Dollar-cost averaging, or DCA, is an investment strategy that tries to minimize your risks by making multiple purchases of an asset over a period of time, realizing several different entry prices.
By spreading out the purchase of a security over several smaller purchases, the DCA strategy makes periodic deposits which combine to form an "average" price. The investor would add the investment purchase prices, then divide the sum by the amount of purchases made.
Let's say you've identified an investment and noticed the stock price tends to move up and down a lot. You're not sure if the price you'd pay now is the best you'll see or if it will drop in the days and weeks to come... you could instead buy $100 per month. Reviewing the purchases after five months, you see that you'd purchased units at $50, $49, $48, $47, and $51.

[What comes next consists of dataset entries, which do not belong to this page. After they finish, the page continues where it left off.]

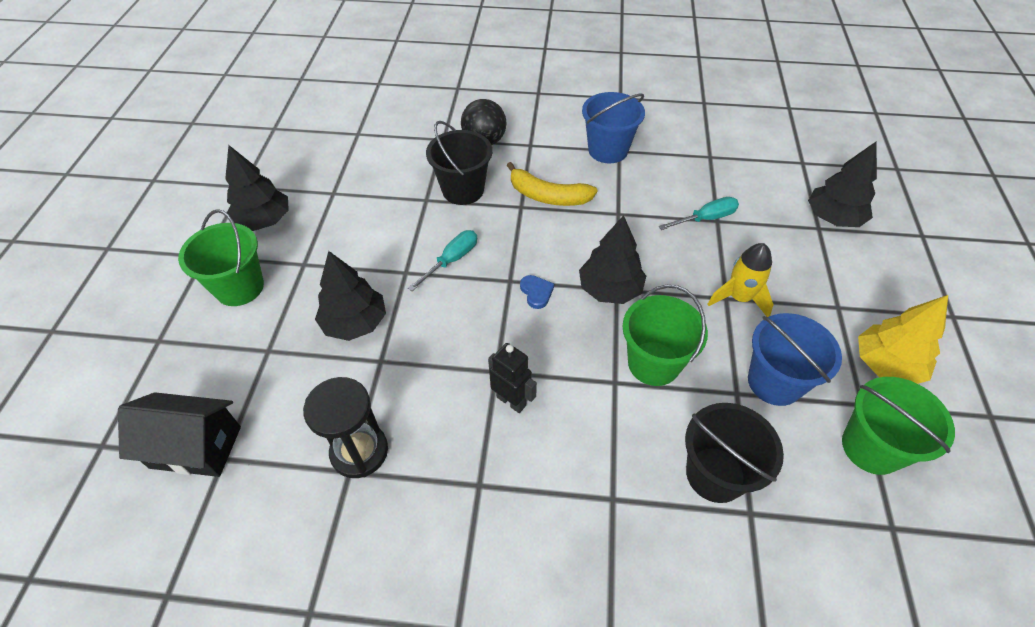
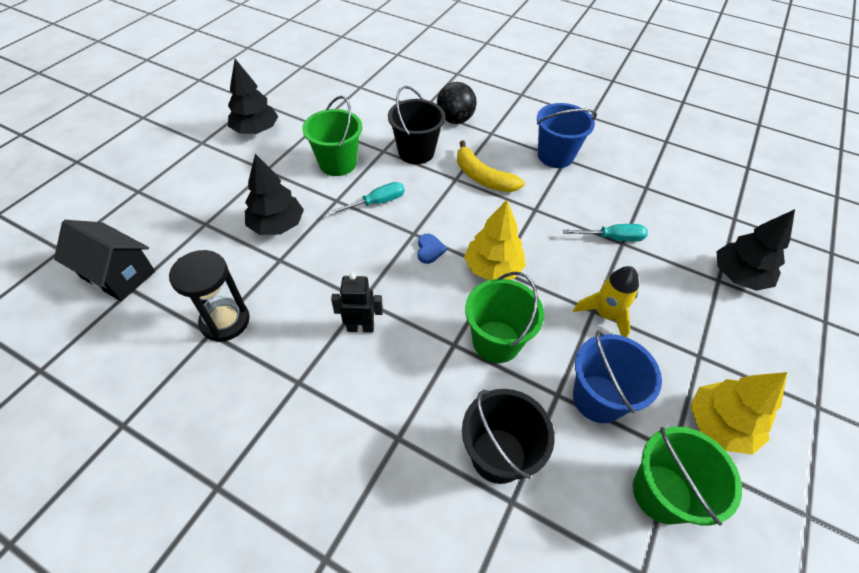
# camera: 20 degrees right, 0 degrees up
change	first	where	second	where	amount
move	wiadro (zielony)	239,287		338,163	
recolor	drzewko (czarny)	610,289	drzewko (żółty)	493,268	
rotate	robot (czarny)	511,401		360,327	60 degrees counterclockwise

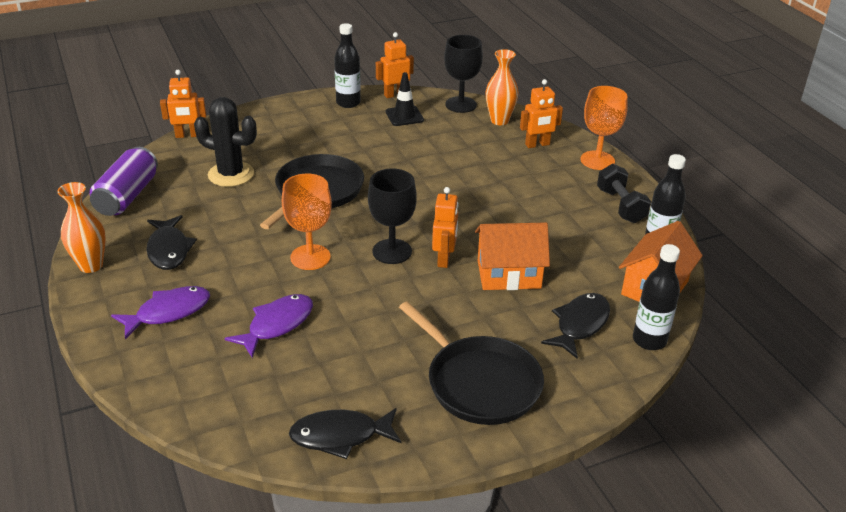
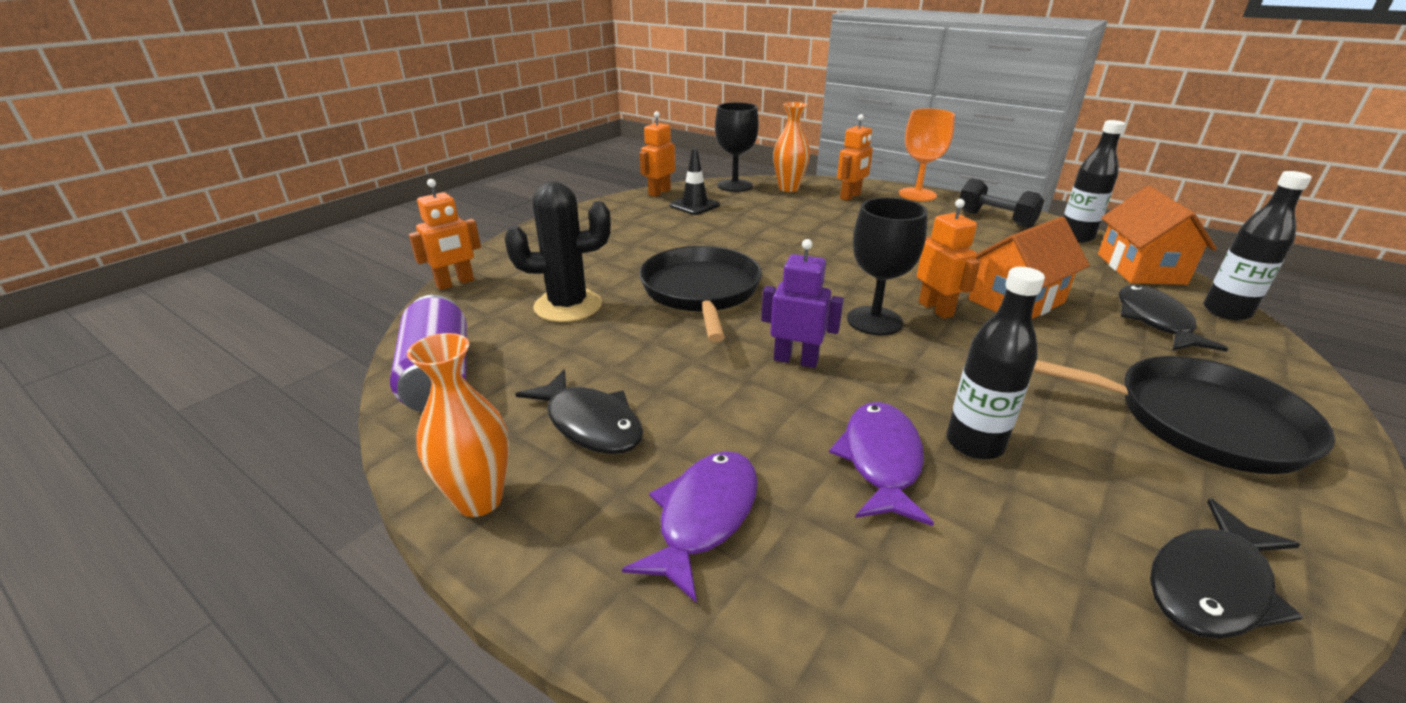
# camera: 30 degrees left, 5 degrees down
change	first	where	second	where	amount
move	butelka (czarny)	348,103		974,443	
replace	kielich (pomarańczowy)	310,257	robot (fioletowy)	796,360	

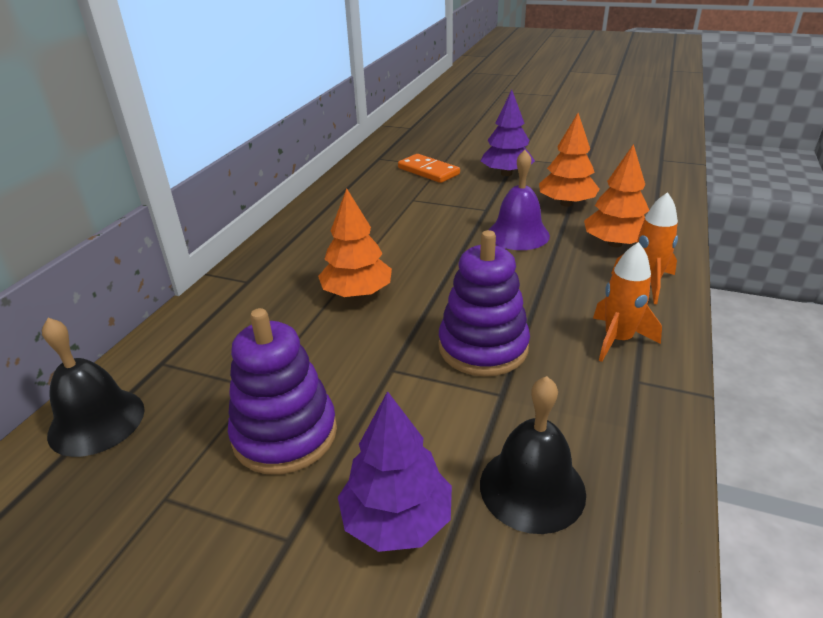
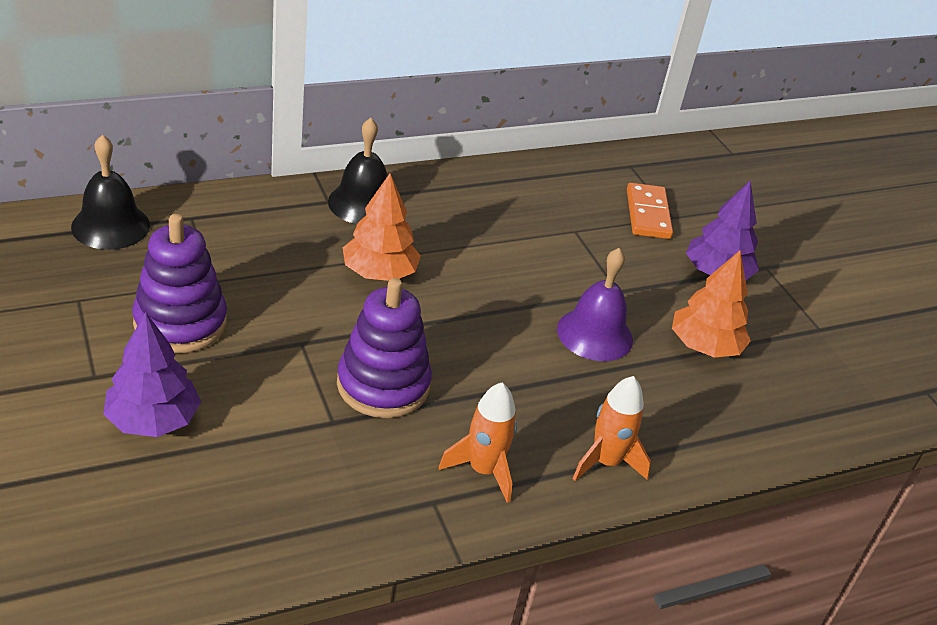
# camera: 40 degrees right, 5 degrees up
change	first	where	second	where	amount
delete	drzewko (pomarańczowy)	614,243			
move	dzwonek (czarny)	532,488		363,203	

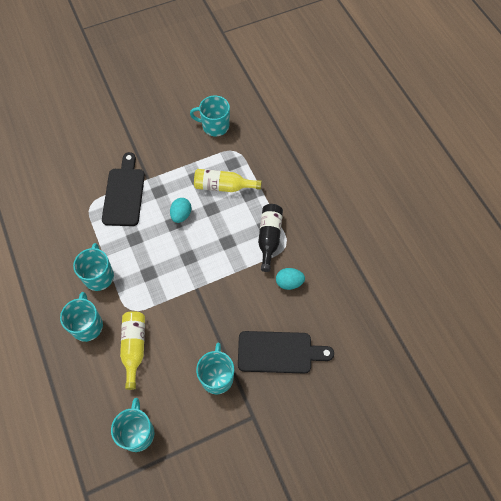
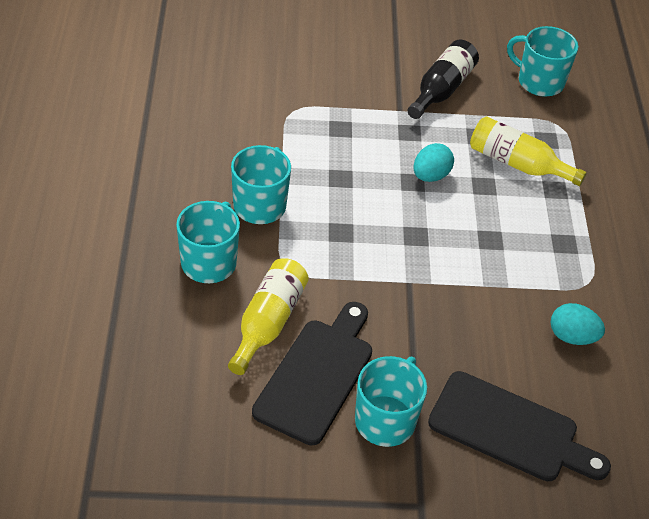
# camera: 20 degrees right, 15 degrees down
change	first	where	second	where	amount
move	deska do krojenia (czarny)	124,193		317,376	
move	butelka (czarny)	269,238		441,90	
delete	kubek (turkusowy)	137,433			

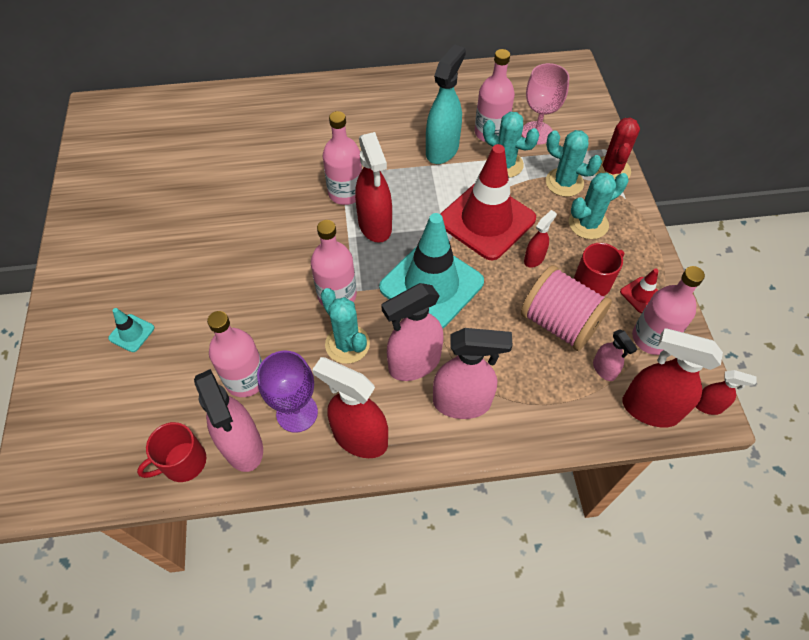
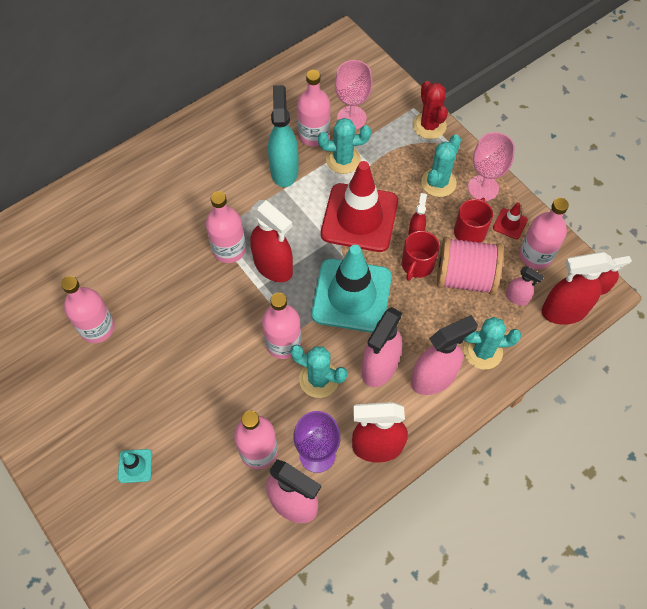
# camera: 30 degrees left, 5 degrees up
change	first	where	second	where	amount
move	kaktus (turkusowy)	564,182		483,351	
move	kubek (czerwony)	183,462		417,265	
insert			kielich (różowy)	483,188	
insert			butelka (różowy)	97,328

The total number of units received from the five $100 outlays would have been approximately 10.21 resulting in an average cost of $48.97.
When you dollar-cost average, you buy more shares of an investment when the share price is low and fewer shares when the share price is high. This can result in paying a lower average price per share over time. It's worth noting that dollar-cost averaging doesn't always result in a lower average cost.
The basic steps for an investor to set up DCA are to choose the investment, determine a dollar amount to invest, choose an investment frequency, and decide if they want to make manual purchases or set up automated deposits.
In closing, any investment strategy is only as good as the stocks you pick. Dollar-cost averaging can help ease apprehension and is better than trying to time the markets, but it is no substitute for finding quality companies to invest in.